Returning to her room with a waxen countenance, Emma added deranged murderers to her list of crimes and grievances against London. Fortunately, she and her sister would be returning to Little Snoring after the season, where lady killers and mad butchers were not so rampant. And notions of bogies and ghouls were even less so. She just wished she could stop imagining the torsos of those women, empty and gaping.

Perhaps she would write to her cousin and inform Mary of her intent to join her in the convent, where she would be forever safe from night predators. It was a fact well accepted that monsters could not tread upon hallowed ground. Nothing could be safer than a church.

Grimacing, Emma then imagined the prioress’s gasp of horror as the old woman discovered Emma’s collection of unsavory books. Of course Emma would not go anywhere without her books. Heavens, how shocked the nuns would be! Did they sustain themselves on missals and scriptures alone or did even the prioress herself harbor a secret cache of contraband literature? She thought not. Perhaps Emma was better suited to the sordid company of Sufi palm-readers and crystal-gazers, for she would rather risk the inimical streets of London than part with her beloved novels.
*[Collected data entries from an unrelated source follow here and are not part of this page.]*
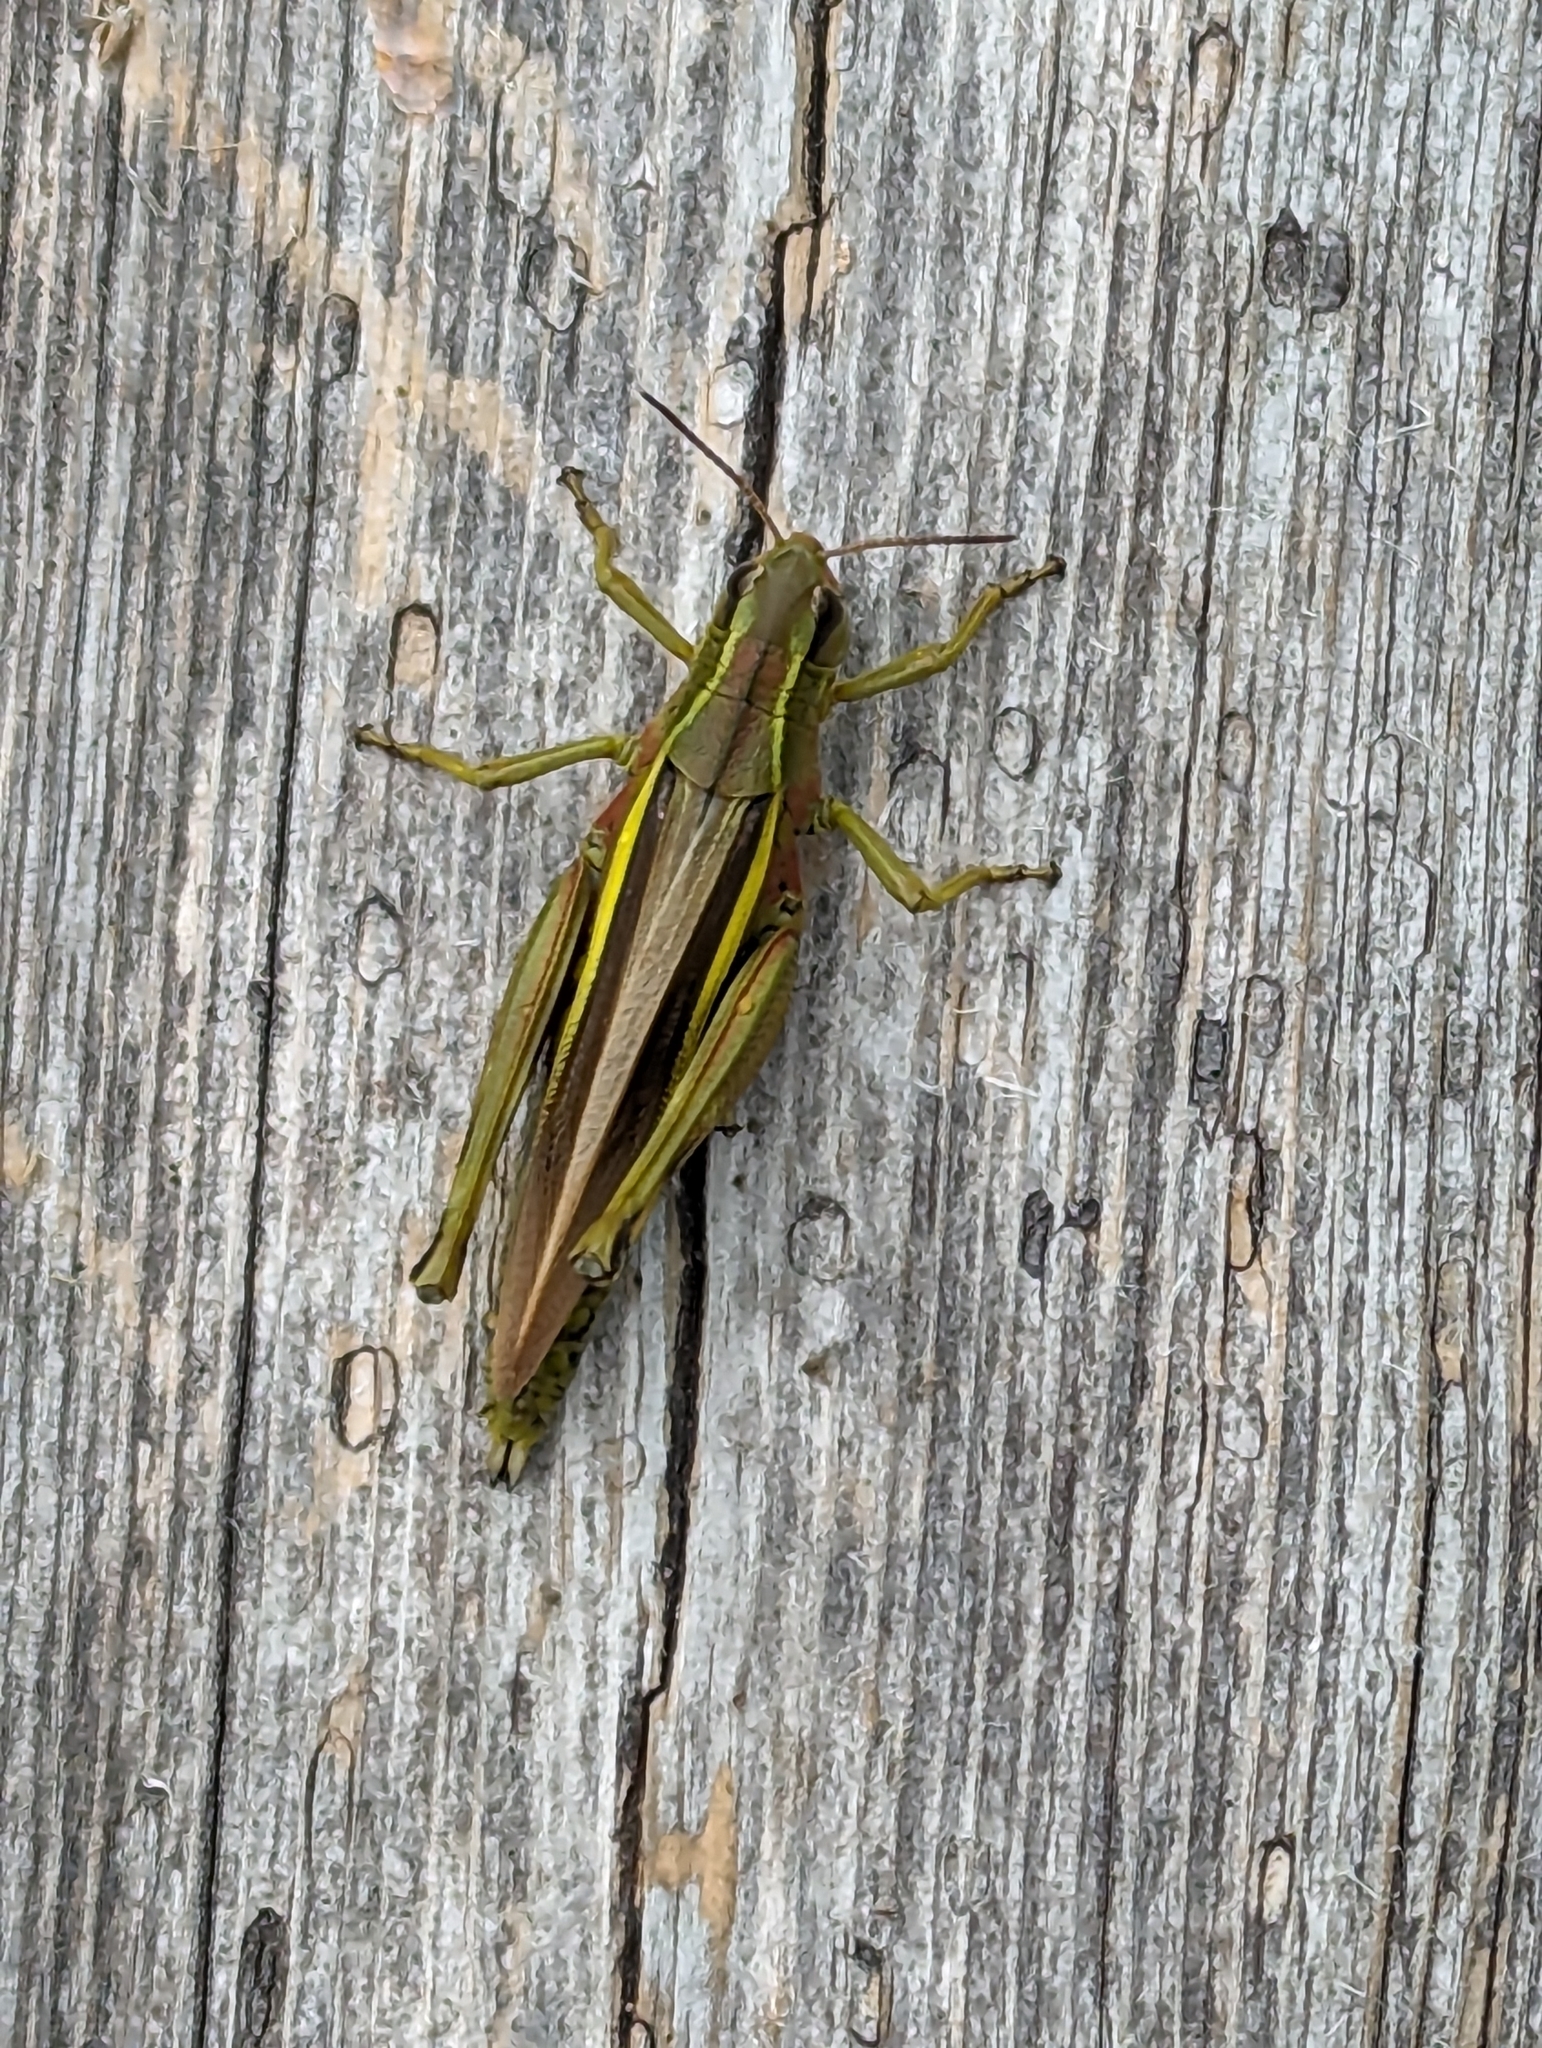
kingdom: Animalia
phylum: Arthropoda
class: Insecta
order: Orthoptera
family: Acrididae
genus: Stethophyma
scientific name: Stethophyma grossum
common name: Large marsh grasshopper
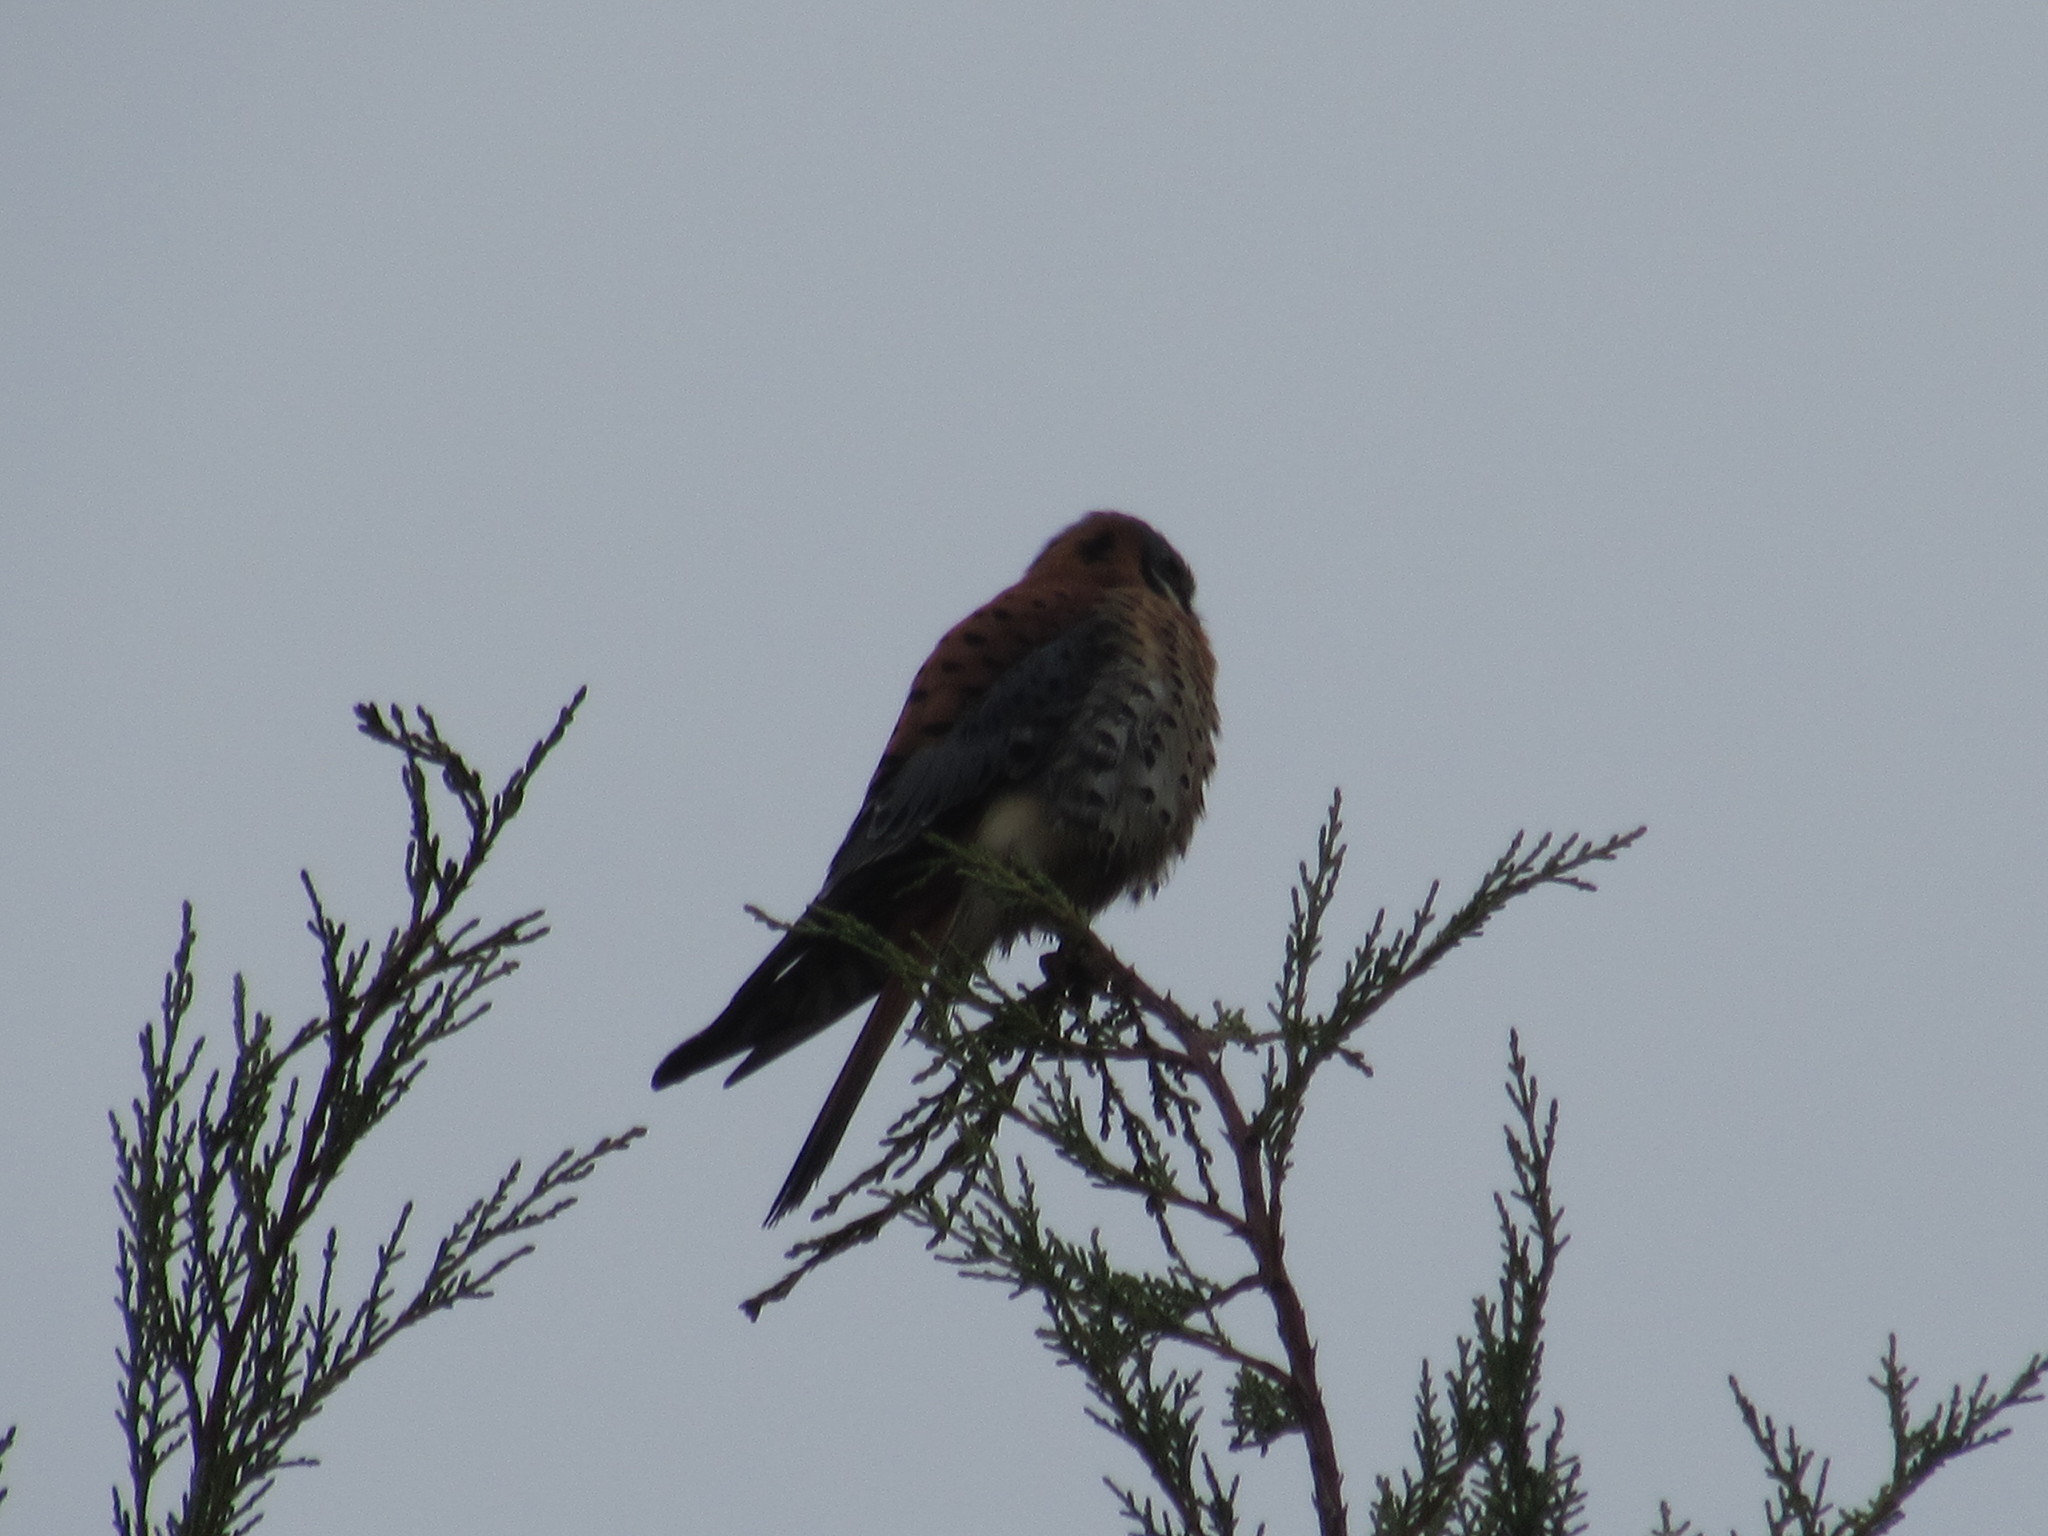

Was it possible that Milli had the right idea? Perhaps she too ought rather stay home with her books and her sister this evening. No, that wouldn’t do—her uncle might overlook one malingerer in his midst, but he would not suffer two. At all events, there was every chance the Stapletons’ dinner party might be canceled now, what with a mad butcher thrashing about town, so there was likely no need to envy Milli her feigned dyspepsia.

Emma endeavored to forget about vampyres and bogies, or whatever aberration had fetched up on these shores from the Black Forest. She opened her book to the scene of Antonia’s imminent ravishment. There now, this was better occupation for the mind. It was this vicarious pleasure bound within the black and white safety and fragrant comfort of ink and paper, in which she preferred to lose herself. In fact, the only danger Emma felt herself in the way of was dying an old spinster, buried beneath dusty old tomes, her fingers black with ink. Certainly not a victim of exsanguination! After all, only beautiful young heroines faced monsters in the dark.

 

 

Chapter Three

 

 

Gypsy Fiend

 

 

Dearest Emma,—I think the effluvia of London horse leavings has caused you to take leave of your senses. The life of a traveling tightrope walker, or explorer of Egyptian tombs, would befit you better than vespers and veils. Do take care, Cousin, the London streets sound positively treacherous. God bless you and your mucky boots,

Mary.

 

 

They had gone to the Stapletons’ after all, and it had been decided that they should dine early and return home at sunset, in light of the murders. Before they’d set out, her uncle had finally seen fit to enlighten his womenfolk about the ‘unpleasantness’, woefully understating the gravity and violence of the crimes. No doubt for the sake of their delicate sensibilities. Poor man, did he honestly imagine women incapable of discovering from their neighbors and servants, if not the papers, all there was to know?